## Task statement
Only one stretch of the data should be retyped: the lines from the line containing "right ear: (397, 284)" through the line containing "right wrist: (392, 246)". Keep pictures out of it.

## Supplied entries
|---|
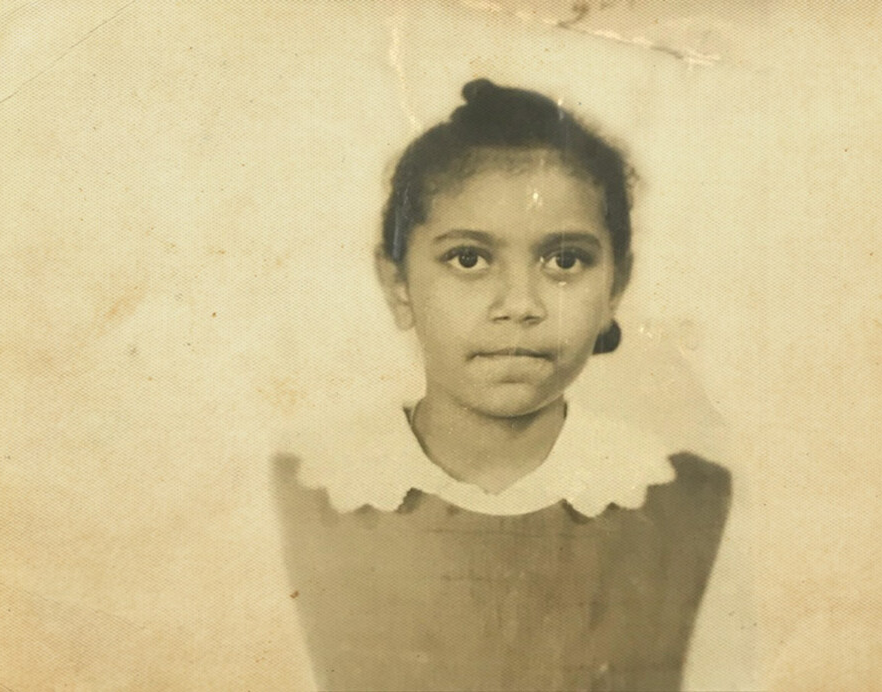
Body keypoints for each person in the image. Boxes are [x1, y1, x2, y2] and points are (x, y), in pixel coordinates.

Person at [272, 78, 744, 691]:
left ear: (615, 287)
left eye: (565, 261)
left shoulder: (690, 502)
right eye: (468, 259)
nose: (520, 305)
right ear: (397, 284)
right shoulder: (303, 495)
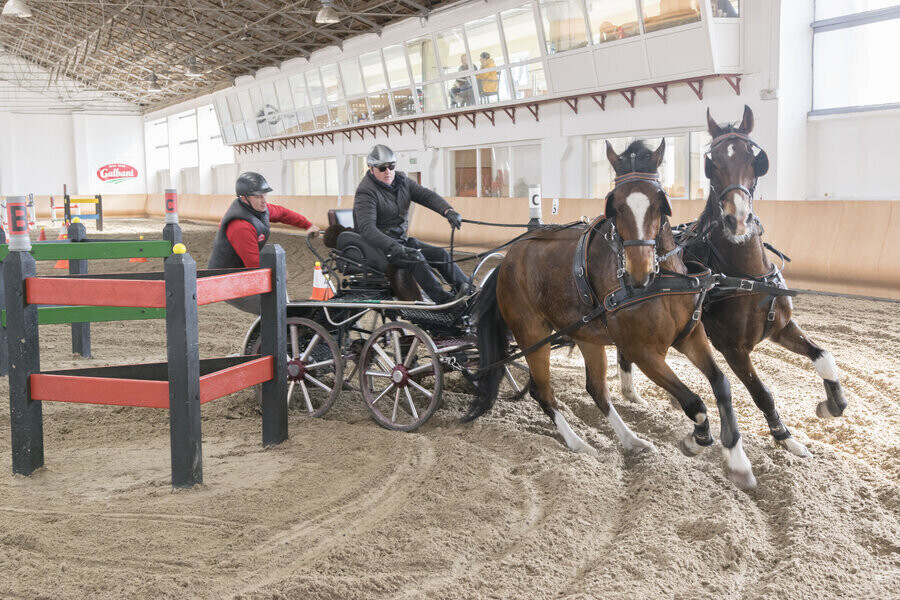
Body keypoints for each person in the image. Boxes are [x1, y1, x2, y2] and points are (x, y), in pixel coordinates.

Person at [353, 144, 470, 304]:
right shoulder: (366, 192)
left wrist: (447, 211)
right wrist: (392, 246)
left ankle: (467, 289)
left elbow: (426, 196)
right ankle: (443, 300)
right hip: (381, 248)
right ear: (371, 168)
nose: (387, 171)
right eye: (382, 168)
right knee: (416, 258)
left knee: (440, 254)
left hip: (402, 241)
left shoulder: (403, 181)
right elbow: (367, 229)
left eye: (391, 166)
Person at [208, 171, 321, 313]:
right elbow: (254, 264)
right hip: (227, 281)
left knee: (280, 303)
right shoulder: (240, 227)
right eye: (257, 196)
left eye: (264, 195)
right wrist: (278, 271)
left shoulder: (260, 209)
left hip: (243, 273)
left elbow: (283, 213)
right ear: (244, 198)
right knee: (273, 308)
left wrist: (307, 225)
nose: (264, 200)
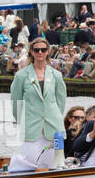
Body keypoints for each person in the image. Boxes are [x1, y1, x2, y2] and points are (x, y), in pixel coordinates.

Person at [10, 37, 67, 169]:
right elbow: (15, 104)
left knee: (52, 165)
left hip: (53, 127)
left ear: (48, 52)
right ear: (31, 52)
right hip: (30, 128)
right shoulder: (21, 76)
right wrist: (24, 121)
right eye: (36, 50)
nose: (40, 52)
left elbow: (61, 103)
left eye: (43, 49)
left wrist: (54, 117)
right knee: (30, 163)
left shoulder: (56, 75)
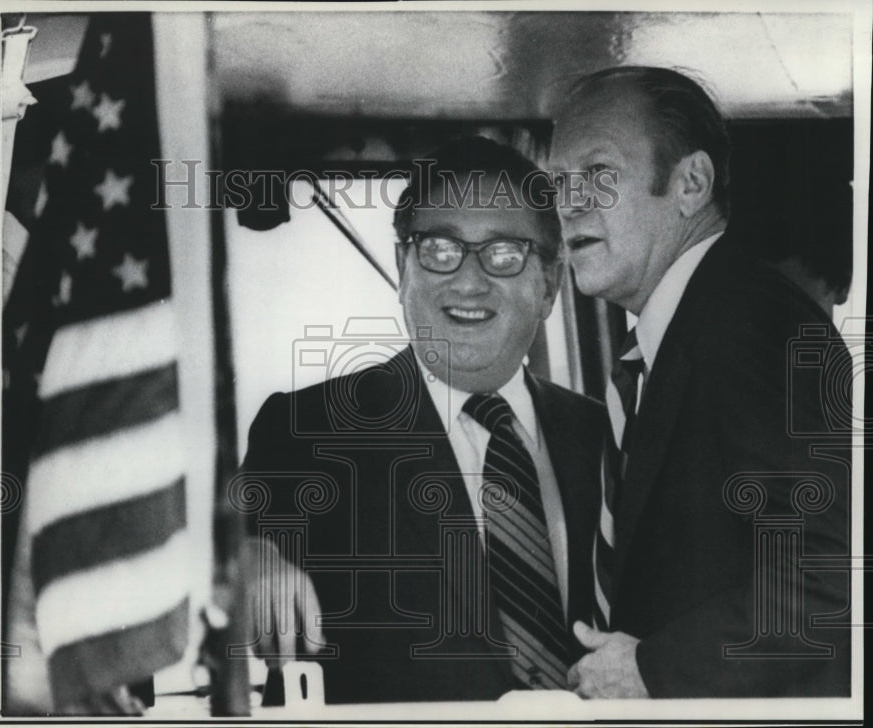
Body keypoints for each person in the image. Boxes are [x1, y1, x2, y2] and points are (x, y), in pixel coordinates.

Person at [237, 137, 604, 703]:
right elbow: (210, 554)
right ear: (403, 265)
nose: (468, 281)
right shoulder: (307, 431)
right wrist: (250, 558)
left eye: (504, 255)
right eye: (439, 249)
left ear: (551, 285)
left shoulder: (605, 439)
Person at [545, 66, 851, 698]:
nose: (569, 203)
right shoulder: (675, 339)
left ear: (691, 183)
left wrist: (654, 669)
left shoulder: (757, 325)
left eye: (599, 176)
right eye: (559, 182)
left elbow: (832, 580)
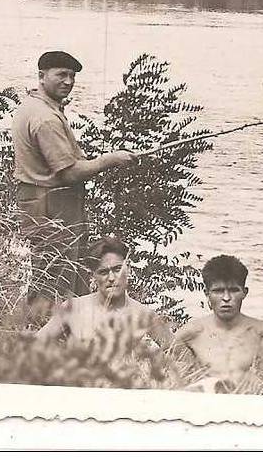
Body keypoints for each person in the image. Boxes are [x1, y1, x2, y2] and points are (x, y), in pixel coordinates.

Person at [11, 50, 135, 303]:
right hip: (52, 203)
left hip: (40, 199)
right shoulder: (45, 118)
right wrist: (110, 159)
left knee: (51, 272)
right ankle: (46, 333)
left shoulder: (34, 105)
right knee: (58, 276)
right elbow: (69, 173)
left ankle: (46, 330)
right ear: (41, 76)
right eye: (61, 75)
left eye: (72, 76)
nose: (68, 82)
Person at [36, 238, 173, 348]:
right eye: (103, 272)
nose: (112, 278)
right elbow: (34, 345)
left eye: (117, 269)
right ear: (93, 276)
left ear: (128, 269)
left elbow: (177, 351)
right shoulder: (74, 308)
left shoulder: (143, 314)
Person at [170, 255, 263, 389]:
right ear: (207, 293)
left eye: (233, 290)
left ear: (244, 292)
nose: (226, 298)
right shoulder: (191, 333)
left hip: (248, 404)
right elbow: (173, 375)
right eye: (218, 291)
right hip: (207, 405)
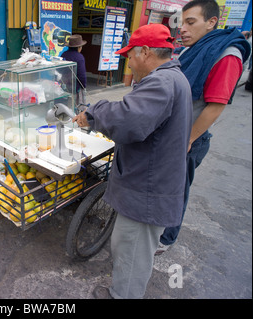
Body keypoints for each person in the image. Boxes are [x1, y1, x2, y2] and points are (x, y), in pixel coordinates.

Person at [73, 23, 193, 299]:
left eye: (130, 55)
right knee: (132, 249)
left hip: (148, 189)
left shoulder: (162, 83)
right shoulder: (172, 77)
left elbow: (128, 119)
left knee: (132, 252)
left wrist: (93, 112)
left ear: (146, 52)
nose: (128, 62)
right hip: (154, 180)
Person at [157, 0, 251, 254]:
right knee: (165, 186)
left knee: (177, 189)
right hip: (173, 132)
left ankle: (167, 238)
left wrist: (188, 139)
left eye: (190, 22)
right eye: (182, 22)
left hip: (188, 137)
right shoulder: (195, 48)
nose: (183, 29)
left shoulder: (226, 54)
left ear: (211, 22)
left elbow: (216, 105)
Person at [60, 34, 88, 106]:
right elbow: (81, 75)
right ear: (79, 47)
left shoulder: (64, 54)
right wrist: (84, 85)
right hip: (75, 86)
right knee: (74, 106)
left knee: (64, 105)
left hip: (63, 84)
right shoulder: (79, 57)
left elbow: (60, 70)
|---|
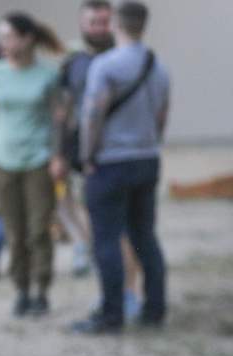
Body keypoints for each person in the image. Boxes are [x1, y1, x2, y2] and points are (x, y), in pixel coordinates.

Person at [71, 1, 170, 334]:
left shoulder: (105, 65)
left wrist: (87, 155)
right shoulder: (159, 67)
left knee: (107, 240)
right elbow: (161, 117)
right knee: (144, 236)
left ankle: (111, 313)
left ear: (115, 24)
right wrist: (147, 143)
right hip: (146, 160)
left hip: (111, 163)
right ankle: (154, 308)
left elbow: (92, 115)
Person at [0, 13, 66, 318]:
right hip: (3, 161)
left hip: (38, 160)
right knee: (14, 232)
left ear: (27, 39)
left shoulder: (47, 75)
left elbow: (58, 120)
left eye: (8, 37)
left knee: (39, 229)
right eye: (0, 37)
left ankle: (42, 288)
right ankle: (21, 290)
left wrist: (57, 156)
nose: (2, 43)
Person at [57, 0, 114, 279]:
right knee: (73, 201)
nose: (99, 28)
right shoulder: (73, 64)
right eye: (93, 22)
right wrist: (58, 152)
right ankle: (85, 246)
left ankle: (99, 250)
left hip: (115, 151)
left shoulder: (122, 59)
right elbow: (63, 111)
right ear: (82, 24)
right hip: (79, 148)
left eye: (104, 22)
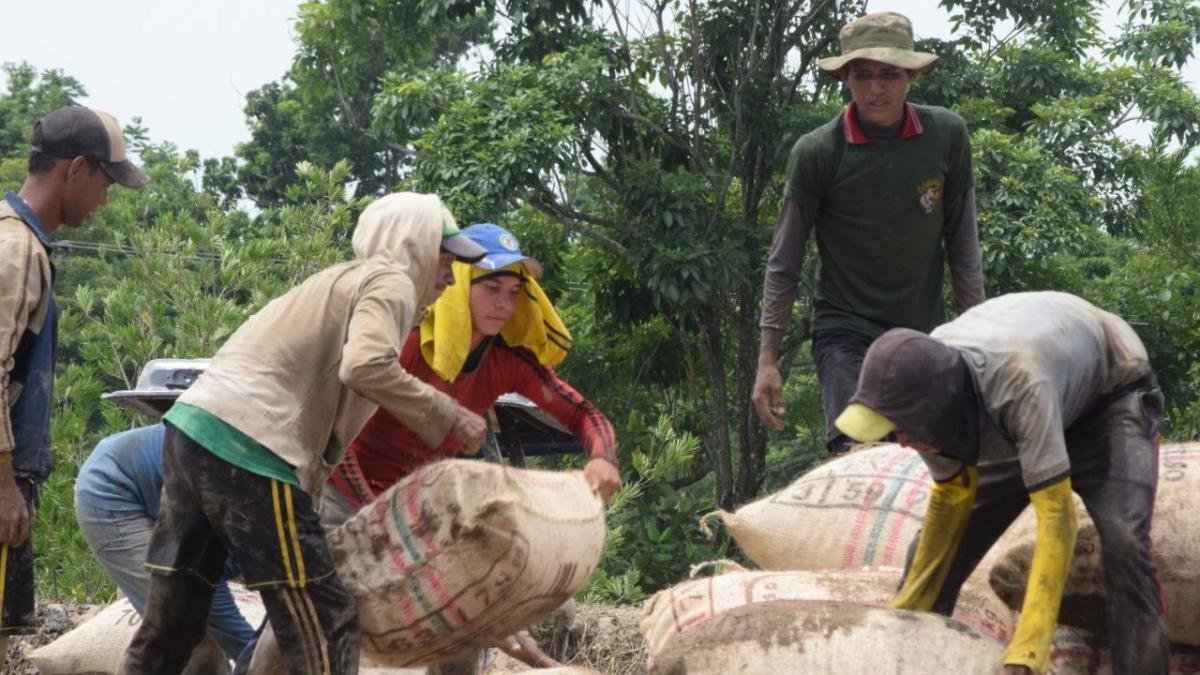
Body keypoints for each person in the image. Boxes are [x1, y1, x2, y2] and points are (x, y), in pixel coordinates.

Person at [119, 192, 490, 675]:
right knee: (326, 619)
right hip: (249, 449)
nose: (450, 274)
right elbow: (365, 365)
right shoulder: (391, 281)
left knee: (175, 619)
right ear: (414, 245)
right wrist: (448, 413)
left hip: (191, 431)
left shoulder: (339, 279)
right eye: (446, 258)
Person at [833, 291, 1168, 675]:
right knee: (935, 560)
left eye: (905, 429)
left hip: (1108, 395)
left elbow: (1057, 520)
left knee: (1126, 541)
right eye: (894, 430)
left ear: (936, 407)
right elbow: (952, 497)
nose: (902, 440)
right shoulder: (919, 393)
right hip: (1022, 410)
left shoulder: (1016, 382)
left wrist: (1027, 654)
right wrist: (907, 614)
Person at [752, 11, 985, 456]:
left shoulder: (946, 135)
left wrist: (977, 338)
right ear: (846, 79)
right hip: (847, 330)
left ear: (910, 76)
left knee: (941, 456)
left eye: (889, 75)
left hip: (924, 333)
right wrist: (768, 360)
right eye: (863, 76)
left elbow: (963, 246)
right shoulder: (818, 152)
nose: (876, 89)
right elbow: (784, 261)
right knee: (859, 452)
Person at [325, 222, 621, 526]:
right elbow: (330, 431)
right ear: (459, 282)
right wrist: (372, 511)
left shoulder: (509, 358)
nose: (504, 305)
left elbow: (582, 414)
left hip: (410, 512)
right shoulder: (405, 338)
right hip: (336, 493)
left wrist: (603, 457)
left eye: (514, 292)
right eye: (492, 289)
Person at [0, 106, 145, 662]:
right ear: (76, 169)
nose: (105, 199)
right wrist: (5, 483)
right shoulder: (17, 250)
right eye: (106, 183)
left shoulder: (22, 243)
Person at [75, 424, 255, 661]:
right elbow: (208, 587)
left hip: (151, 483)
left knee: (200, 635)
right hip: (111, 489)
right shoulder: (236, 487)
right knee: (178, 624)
|---|
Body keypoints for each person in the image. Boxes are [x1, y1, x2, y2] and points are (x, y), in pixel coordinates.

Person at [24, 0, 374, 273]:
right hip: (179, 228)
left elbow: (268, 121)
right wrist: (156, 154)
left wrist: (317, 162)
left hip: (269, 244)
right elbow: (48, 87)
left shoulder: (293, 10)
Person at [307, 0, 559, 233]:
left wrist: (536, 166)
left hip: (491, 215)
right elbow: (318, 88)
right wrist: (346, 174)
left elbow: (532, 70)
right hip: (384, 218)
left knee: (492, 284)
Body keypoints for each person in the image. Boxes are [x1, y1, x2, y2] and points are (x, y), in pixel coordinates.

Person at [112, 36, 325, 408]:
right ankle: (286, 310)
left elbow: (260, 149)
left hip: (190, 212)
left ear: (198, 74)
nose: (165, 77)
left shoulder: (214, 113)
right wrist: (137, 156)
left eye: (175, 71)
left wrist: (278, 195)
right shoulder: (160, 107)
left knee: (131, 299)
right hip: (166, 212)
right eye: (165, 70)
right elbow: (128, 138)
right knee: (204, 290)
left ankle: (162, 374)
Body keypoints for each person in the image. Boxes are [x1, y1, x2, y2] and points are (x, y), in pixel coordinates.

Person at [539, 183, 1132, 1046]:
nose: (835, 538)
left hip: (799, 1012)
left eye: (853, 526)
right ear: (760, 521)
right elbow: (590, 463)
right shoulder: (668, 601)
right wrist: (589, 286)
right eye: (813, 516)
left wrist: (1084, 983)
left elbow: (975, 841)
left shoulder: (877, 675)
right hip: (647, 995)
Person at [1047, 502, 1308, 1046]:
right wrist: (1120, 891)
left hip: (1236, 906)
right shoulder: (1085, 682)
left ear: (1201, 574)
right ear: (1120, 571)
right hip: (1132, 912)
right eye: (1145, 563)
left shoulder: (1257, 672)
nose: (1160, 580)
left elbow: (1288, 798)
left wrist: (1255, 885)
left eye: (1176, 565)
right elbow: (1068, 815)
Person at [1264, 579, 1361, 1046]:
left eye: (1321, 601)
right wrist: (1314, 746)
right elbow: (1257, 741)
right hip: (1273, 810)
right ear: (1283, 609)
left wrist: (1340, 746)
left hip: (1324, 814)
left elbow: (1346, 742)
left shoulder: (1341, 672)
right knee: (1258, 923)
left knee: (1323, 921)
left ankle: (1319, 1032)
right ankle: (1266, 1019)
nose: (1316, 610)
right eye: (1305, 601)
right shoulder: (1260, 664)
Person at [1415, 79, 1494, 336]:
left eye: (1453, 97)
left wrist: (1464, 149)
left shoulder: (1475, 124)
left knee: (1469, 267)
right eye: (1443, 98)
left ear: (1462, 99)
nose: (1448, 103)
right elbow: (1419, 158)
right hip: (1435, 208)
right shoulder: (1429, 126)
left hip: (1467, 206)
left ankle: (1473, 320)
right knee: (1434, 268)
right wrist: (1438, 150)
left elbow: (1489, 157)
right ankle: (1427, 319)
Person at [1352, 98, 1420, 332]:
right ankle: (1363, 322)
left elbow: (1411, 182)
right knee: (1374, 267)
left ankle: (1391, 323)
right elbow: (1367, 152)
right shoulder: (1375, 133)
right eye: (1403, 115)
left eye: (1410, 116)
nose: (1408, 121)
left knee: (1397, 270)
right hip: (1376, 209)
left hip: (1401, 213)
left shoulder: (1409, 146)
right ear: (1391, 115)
|---|
## Exercise result
right ear: (397, 284)
right shoulder: (303, 495)
Body keypoints for each person in the image. Boxes are [x1, y1, x2, y2] and points are (x, y), in pixel coordinates.

Person at [353, 144, 470, 304]:
right shoulder: (366, 192)
left wrist: (447, 211)
right wrist: (392, 246)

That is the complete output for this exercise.